Yarui Peng (S'12) received the B.S. degree from Tsinghua University, Beijing, China, in 2012, and the M.S. and Ph.D. degrees from the School of Electrical and Computer Engineering, Georgia Institute of Technology, Atlanta, GA, USA, in 2014 and 2016, respectively.

He joined the Department of Computer Science and Computer Engineering, University of Arkansas, Fayetteville, AR, USA, as an Assistant Professor, in 2017. His current research interests include computer-aided design, analysis, and optimization

for emerging technologies and systems, such as 2.5-D wafer-level-packaging and 3-D ICs, and high-efficiency digital designs and memory systems. He is also interested in design automation of high-bandgap power electronics and mobile electrified systems.

Dr. Peng was a recipient of the best-in-session award in SRC TECHCON'14 and the best student paper award in ICPT'16.



Taigon Song (M'16) received the B.S. degree in electrical engineering from Yonsei University, Seoul, South Korea, in 2007, the M.S. degree in electrical engineering from the Korea Advanced Institute of Science and Technology, Daejeon, South Korea, in 2009, and the Ph.D. degree from the School of Electrical and Computer Engineering, Georgia Institute of Technology, Atlanta, GA, USA, in 2015. He is currently a Senior Research and Development Engineer with Synopsys Inc., Mountain View,

CA, USA. He has authored over 40 publications in international conferences and journals. His current research interests include modeling, design, extraction, and analysis in the advanced technologies, including 3-D integrated circuits.

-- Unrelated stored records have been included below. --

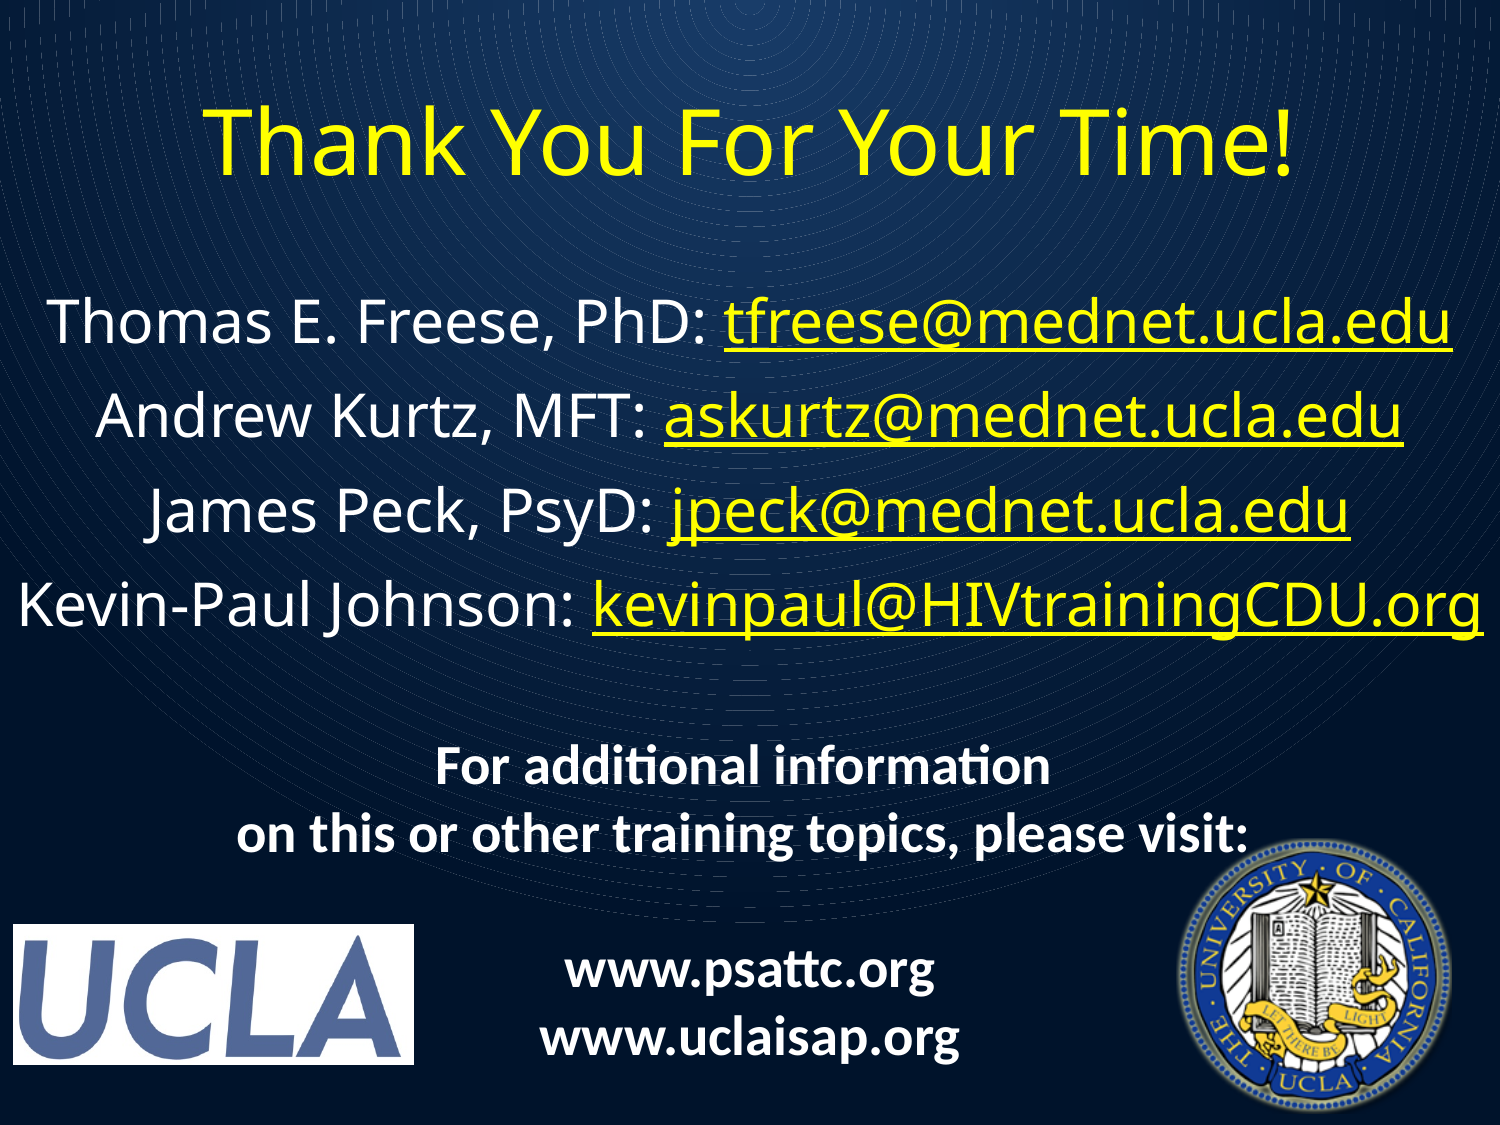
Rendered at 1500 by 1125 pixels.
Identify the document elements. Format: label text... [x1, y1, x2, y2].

title Thank You For Your Time! [75, 45, 1425, 233]
text_box Thomas E. Freese, PhD: tfreese@mednet.ucla.edu Andrew Kurtz, MFT: askurtz@mednet.ucla.edu James Peck, PsyD: jpeck@mednet.ucla.edu Kevin-Paul Johnson: kevinpaul@HIVtrainingCDU.org For additional information on this or other training topics, please visit: www.psattc.org www.uclaisap.org [0, 275, 1500, 1125]
picture [13, 924, 414, 1065]
picture [1175, 838, 1452, 1114]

**Dusan Petranovic** (M'92) received the B.S. degree from the University of Belgrade, Belgrade, Serbia, the M.S. degree from the Worcester Polytechnic Institute, Worcester, MA, USA, and the Ph.D. degree from the University of Montenegro, Podgorica, Montenegro.

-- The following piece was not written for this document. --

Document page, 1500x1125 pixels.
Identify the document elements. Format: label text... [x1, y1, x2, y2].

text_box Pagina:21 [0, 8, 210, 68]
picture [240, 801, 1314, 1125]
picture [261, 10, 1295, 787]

He was a Professor and the Chairman of the EE Department, University of Montenegro. He spent six years teaching with the Harvey Mudd College, Claremont, CA, USA. He joined the LSI Logic Advanced Development Laboratory as a member of

Technical Staff, where he is involved in interconnect modeling. He was also a Consultant for NASA and NOVA Management Inc. He is currently an Interconnect Modeling Technologist with the Design to Silicon Group, Mentor Graphics Corporation, Fremont, CA, USA, where he is involved in all aspects of parasitic extraction. He holds 15 U.S. patents and has authored numerous journal and conference papers.

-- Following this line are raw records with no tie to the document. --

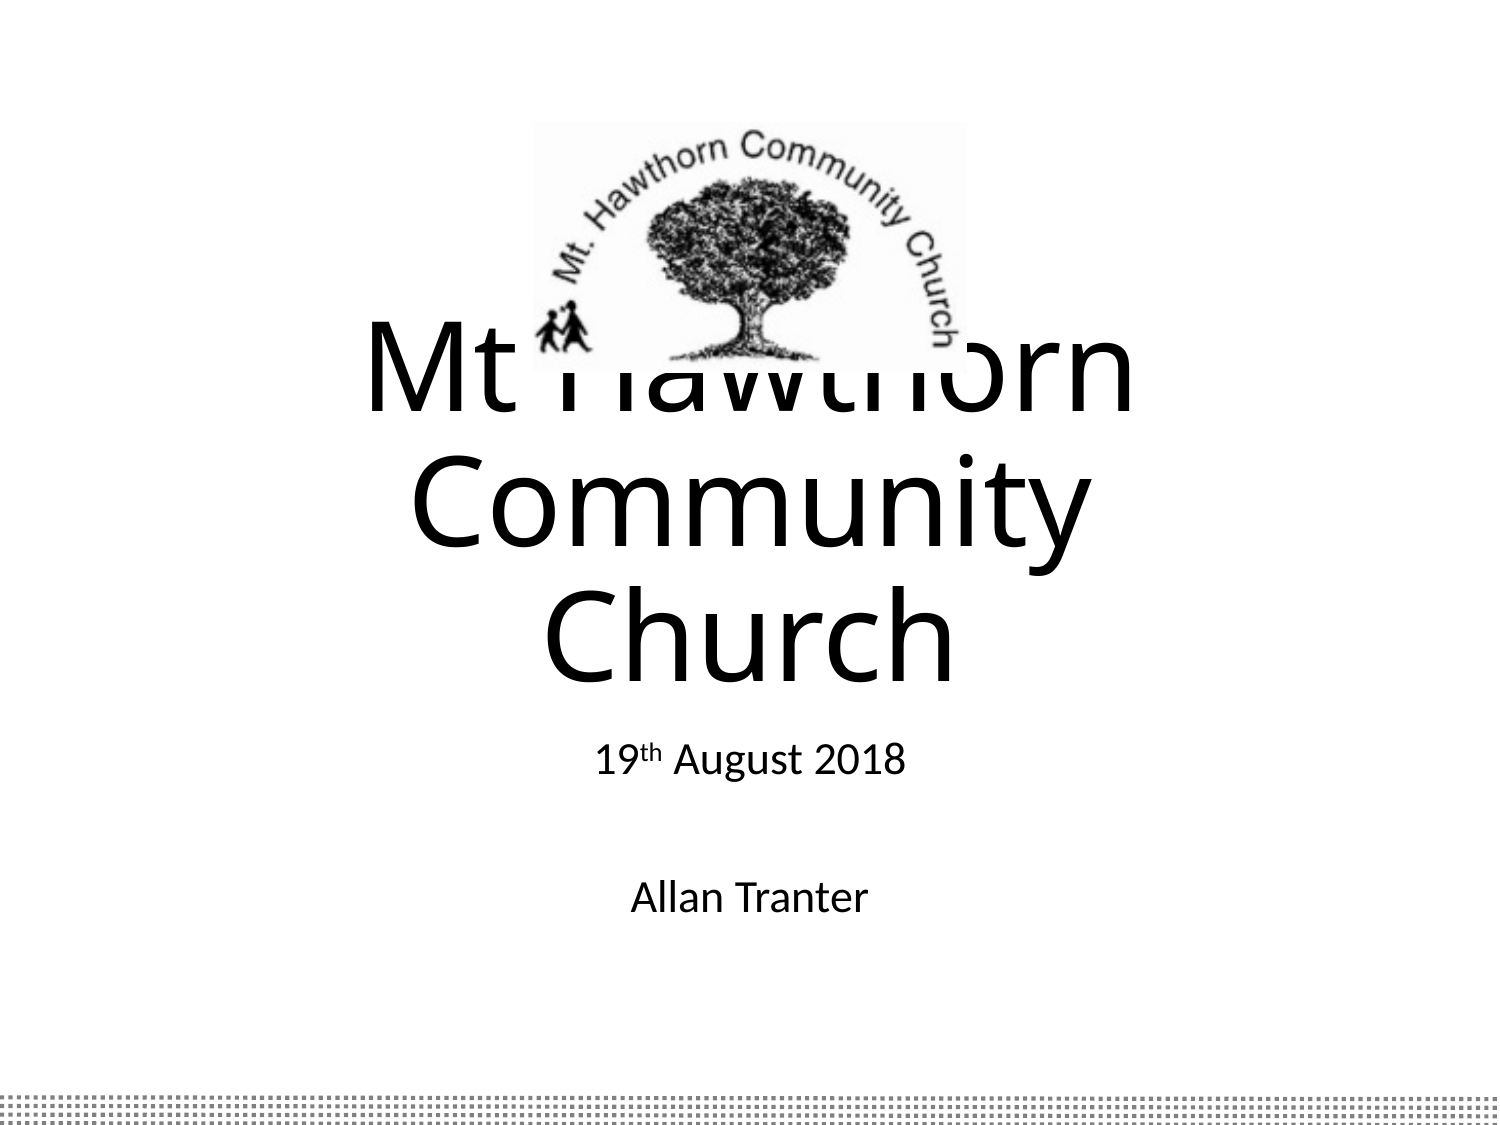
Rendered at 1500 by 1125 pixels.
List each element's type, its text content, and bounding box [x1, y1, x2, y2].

title Mt Hawthorn Community Church [187, 422, 1313, 717]
picture [533, 122, 967, 373]
subtitle 19th August 2018 Allan Tranter [187, 727, 1313, 932]
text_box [0, 1097, 1500, 1125]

Sung Kyu Lim (M'01–SM'05) received the B.S., M.S., and Ph.D. degrees from the University of California at Los Angeles, Los Angeles, CA, USA, in 1994, 1997, and 2000, respectively.

He joined the School of Electrical and Computer Engineering, Georgia Institute of Technology, Atlanta, GA, USA, in 2001, where he is currently a Dan Fielder Endowed Chair Professor. His research on 3-D IC reliability is featured as research highlight in the communication of the ACM in 2014. His 3-D IC test chip published in the IEEE International

Solid-State Circuits Conference (2012) is generally considered the first multicore 3-D processor ever developed in academia. He has authored the book *Practical Problems in VLSI Physical Design Automation* (Springer, 2008). His current research interests include modeling, architecture, and electronic design automation (EDA) for 3-D ICs.

Dr. Lim has served on the Technical Program Committee of several premier conferences in EDA. He was on the Advisory Board of the ACM Special Interest Group on Design Automation from 2003 to 2008. He was a recipient of the National Science Foundation Faculty Early Career Development (CAREER) Award in 2006. He received the Distinguished Service Award in 2008. He received the Best Paper Awards from the IEEE Asian Test Symposium (2012) and the IEEE International Interconnect Technology Conference (2014). He received the Class of 1940 Course Survey Teaching Effectiveness Award from the Georgia Institute of Technology (2016). He was an Associate Editor of the IEEE TRANSACTIONS ON VERY LARGE SCALE INTEGRATION SYSTEMS from 2007 to 2009. He has been an Associate Editor of the IEEE TRANSACTIONS ON COMPUTER-AIDED DESIGN OF INTEGRATED CIRCUITS AND SYSTEMS since 2013.